Desde el principio de mi carrera me clasifiqué entre los fonometógrafos. Mis trabajos son pura fonométrica. Tómense "El hijo de las estrellas" o los "Trozos en forma de pera", "En traje de caballo" o las "Zarabandas" y podrá advertirse que ninguna idea musical ha presidido la creación de esas obras. Domina el pensamiento científico.
Por lo demás, me produce mayor placer medir un sonido que escucharlo. Con el fonómetro en la mano trabajo alegre y seguramente.
¡Qué cosas no habré pesado o medido! Todo Beethoven, todo Verdi, etcétera. Es muy curioso.
La primera vez que utilicé un fonoscopio, examinaba un si bemol de grosor mediano. Les aseguro que nunca he visto cosa más repugnante. Llamé a mi sirviente para que viera.
En el fonopesador, un fa sostetenido ordinario, muy común, alcanza los 93 kilos. Emanaba de un tenor gordo cuyo peso anoté.
¿Conocen la limpieza de los sonidos? Es bastante sucia. Saber clasificar los sonidos es un procedimiento minucioso que exige buena vista. Aquí no sencontramos en la fonotécnica.
Las explosiones sonoras, a menudo muy desagradables, son atenuadas convenientemente por un algodón fijado en las orejas. Aquí nos encontramos en la pirofonía.
Para escribir mis "Piezas frías" utilicé un caleidoscopio grabador. Me llevó siete minutos. Llamé a mi sirviente para que escuchara.

La jornada del músico [Fragmento]

El artista debe ordenar su vida.
He aquí el horario preciso de mis actos cotidianos:
Despierto: a las 7:18; inspirado: de las 10:23 a las 11:47. Como a las 12:11 y me levanto de la mesa a las 12:14.

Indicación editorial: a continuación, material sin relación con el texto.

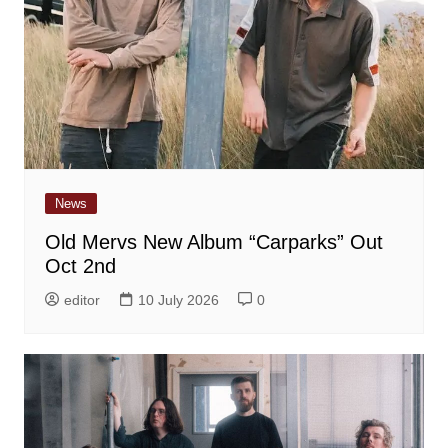
News
Old Mervs New Album “Carparks” Out
Oct 2nd
editor
10 July 2026
0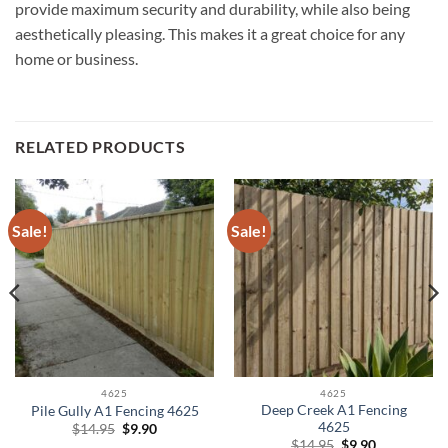
provide maximum security and durability, while also being
aesthetically pleasing. This makes it a great choice for any
home or business.
RELATED PRODUCTS
Sale!
Sale!
4625
4625
Deep Creek A1 Fencing
Pile Gully A1 Fencing 4625
4625
Original
Current
$
14.95
$
9.90
price
price
Original
Current
$
14.95
$
9.90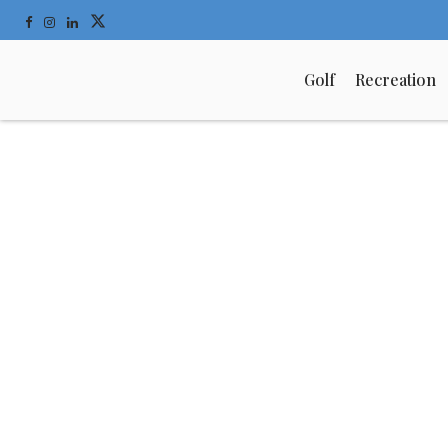
Golf
Recreation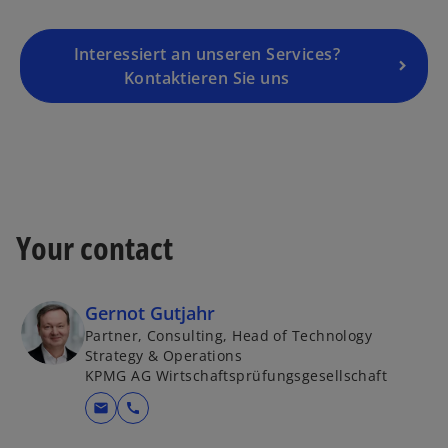
i
n
a
Interessiert an unseren Services?
n
Kontaktieren Sie uns
e
w
t
a
b
Your contact
Gernot Gutjahr
Partner, Consulting, Head of Technology
Strategy & Operations
KPMG AG Wirtschaftsprüfungsgesellschaft
mail
call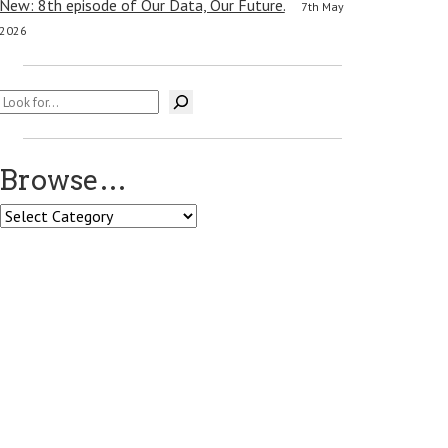
New: 8th episode of Our Data, Our Future.
7th May
2026
Search
Browse…
Browse…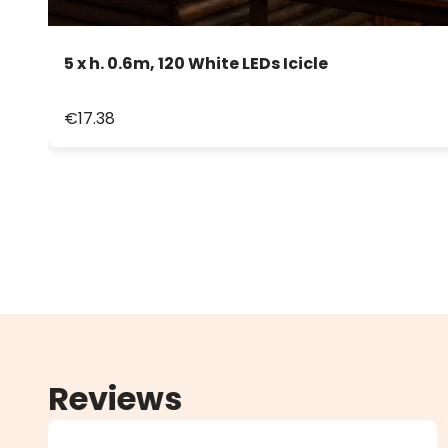
5 x h. 0.6m, 120 White LEDs Icicle
€17.38
Reviews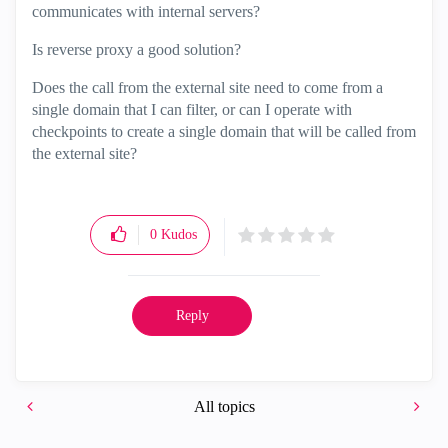
communicates with internal servers?
Is reverse proxy a good solution?
Does the call from the external site need to come from a
single domain that I can filter, or can I operate with
checkpoints to create a single domain that will be called from
the external site?
0
Kudos
Reply
All topics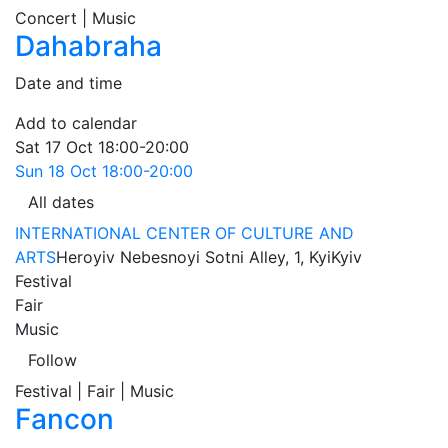
Concert | Music
Dahabraha
Date and time
Add to calendar
Sat
17 Oct
18:00-20:00
Sun
18 Oct
18:00-20:00
All dates
INTERNATIONAL CENTER OF CULTURE AND
ARTS
Heroyiv Nebesnoyi Sotni Alley, 1, Kyi
Kyiv
Festival
Fair
Music
Follow
Festival | Fair | Music
Fancon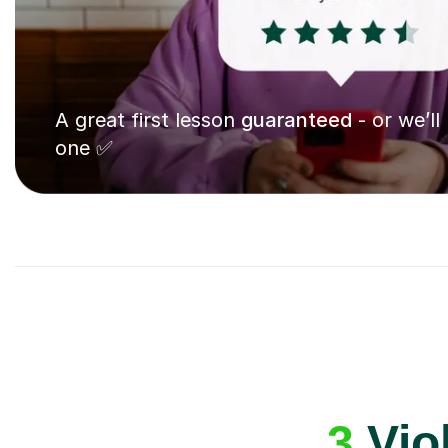
A great first lesson
guaranteed
- or we’ll
one ✅
3
Vio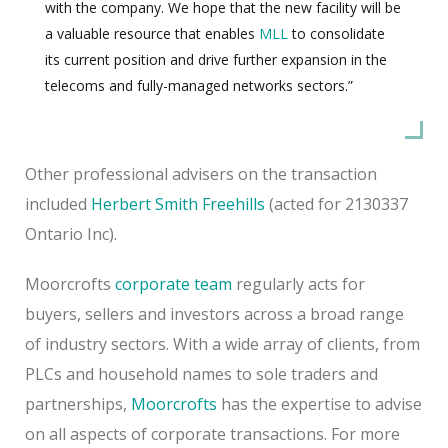
with the company. We hope that the new facility will be
a valuable resource that enables
MLL
to consolidate
its current position and drive further expansion in the
telecoms and fully-managed networks sectors.”
Other professional advisers on the transaction
included
Herbert Smith Freehills
(acted for 2130337
Ontario Inc).
Moorcrofts
corporate team
regularly acts for
buyers, sellers and investors across a broad range
of industry sectors. With a wide array of clients, from
PLCs and household names to sole traders and
partnerships,
Moorcrofts
has the expertise to advise
on all aspects of corporate transactions. For more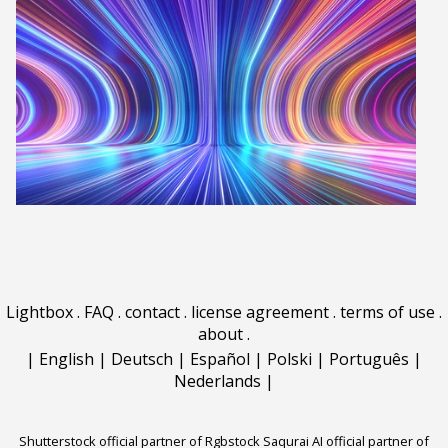
Lightbox
.
FAQ
.
contact
.
license agreement
.
terms of use
.
about
.
|
English
|
Deutsch
|
Español
|
Polski
|
Português
|
Nederlands
|
Shutterstock official partner of Rgbstock
Saqurai AI official partner of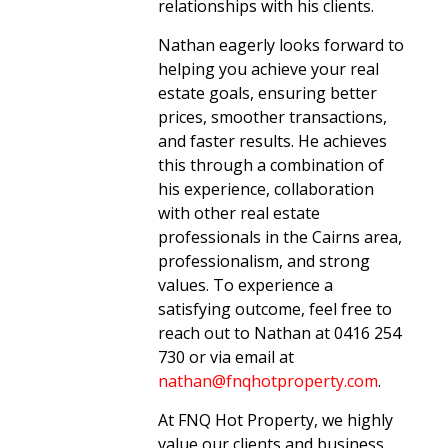
relationships with his clients.
Nathan eagerly looks forward to
helping you achieve your real
estate goals, ensuring better
prices, smoother transactions,
and faster results. He achieves
this through a combination of
his experience, collaboration
with other real estate
professionals in the Cairns area,
professionalism, and strong
values. To experience a
satisfying outcome, feel free to
reach out to Nathan at 0416 254
730 or via email at
nathan@fnqhotproperty.com
.
At FNQ Hot Property, we highly
value our clients and business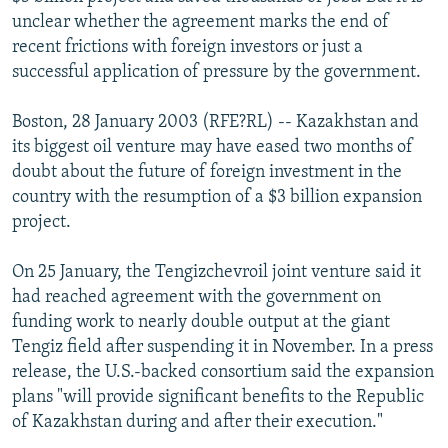
NEWSLETTERS
SERBIA
RFE/RL INVESTIGATES
unclear whether the agreement marks the end of
recent frictions with foreign investors or just a
PODCASTS
SCHEMES
WIDER EUROPE BY RIKARD JOZWIAK
successful application of pressure by the government.
SHARE TIPS SECURELY
SYSTEMA
THE RUNDOWN
MAJLIS
Boston, 28 January 2003 (RFE?RL) -- Kazakhstan and
BYPASS BLOCKING
its biggest oil venture may have eased two months of
ABOUT RFE/RL
doubt about the future of foreign investment in the
country with the resumption of a $3 billion expansion
CONTACT US
project.
Subscribe
On 25 January, the Tengizchevroil joint venture said it
had reached agreement with the government on
FOLLOW US
funding work to nearly double output at the giant
Tengiz field after suspending it in November. In a press
release, the U.S.-backed consortium said the expansion
plans "will provide significant benefits to the Republic
of Kazakhstan during and after their execution."
All RFE/RL sites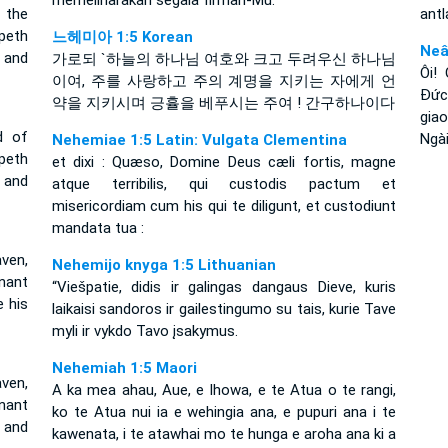
memeliharakan segala firman-Mu.
 the
antl
epeth
느헤미아 1:5 Korean
Neâ
 and
가로되 `하늘의 하나님 여호와 크고 두려우신 하나님
Ôi!
이여, 주를 사랑하고 주의 계명을 지키는 자에게 언
Ðức
약을 지키시며 긍휼을 베푸시는 주여 ! 간구하나이다
gia
d of
Ngài
Nehemiae 1:5 Latin: Vulgata Clementina
peth
et dixi : Quæso, Domine Deus cæli fortis, magne
 and
atque terribilis, qui custodis pactum et
misericordiam cum his qui te diligunt, et custodiunt
mandata tua :
ven,
Nehemijo knyga 1:5 Lithuanian
enant
“Viešpatie, didis ir galingas dangaus Dieve, kuris
 his
laikaisi sandoros ir gailestingumo su tais, kurie Tave
myli ir vykdo Tavo įsakymus.
Nehemiah 1:5 Maori
ven,
A ka mea ahau, Aue, e Ihowa, e te Atua o te rangi,
nant
ko te Atua nui ia e wehingia ana, e pupuri ana i te
 and
kawenata, i te atawhai mo te hunga e aroha ana ki a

Saludablemente paseo a caballo por mi parque: de ls 13:19 a las 14:53. Otra inspiración: de ls 15:12 a las 16:07.
Ocupaciones diversas (esgrima, reflexiones, inmovilidad, visitas, contemplación, ingenio, natación, etcétera): de las 16:41 a las 18:47.
La cena se sirve a las 19:16 y se termina a las 19:20. Lecturas sinfónicas en voz alta: de las 20:09 a las 21:59.
Me acuesto regularmente a las 22:37. Semanalmente despierto sobresaltado a las 3:19 (el martes.
Sólo como alimentos blancos: huevos, azúcar, huesos raspados, grasa de animales muertos, ternera, sal, nuez de coco, pollo cocido en agua blanca, mohos de frutas, arroz, nabos, budín alcanforado, pastas, quesos (blancos), ensalada de algodón y algunos pescados (sin la piel).
Hiervo mi vino y lo bebo frío con jugo de fucsia. Tengo buen apetito, pero cuando como nunca hablo por temor a estrangularme.
Respiro con cuidado (un poco cada vez). Bailo raramente. Cuando camino, llevo los brazos en jarras y miro fijamente hacia atrás.
De aspecto muy serio, sólo río si no es a propósito. me disculpo siempre y con afabilidad.
Duermo con un solo ojo; mi sueño es duro. Mi cama es redonda, horadada por un agujero para el paso de la cabeza. Cada hora un sirviente me toma la temperatura y me devuelve otra.
Desde hace tiempo estoy abonado a una revista de modas. Llevo un gorro blanco, medias blancas y chaleco blanco.
Mi médico me aconseja fumar. Añade a sus consejos: "Fume usted, amigo mío; si no lo hace, otro fumará en su lugar."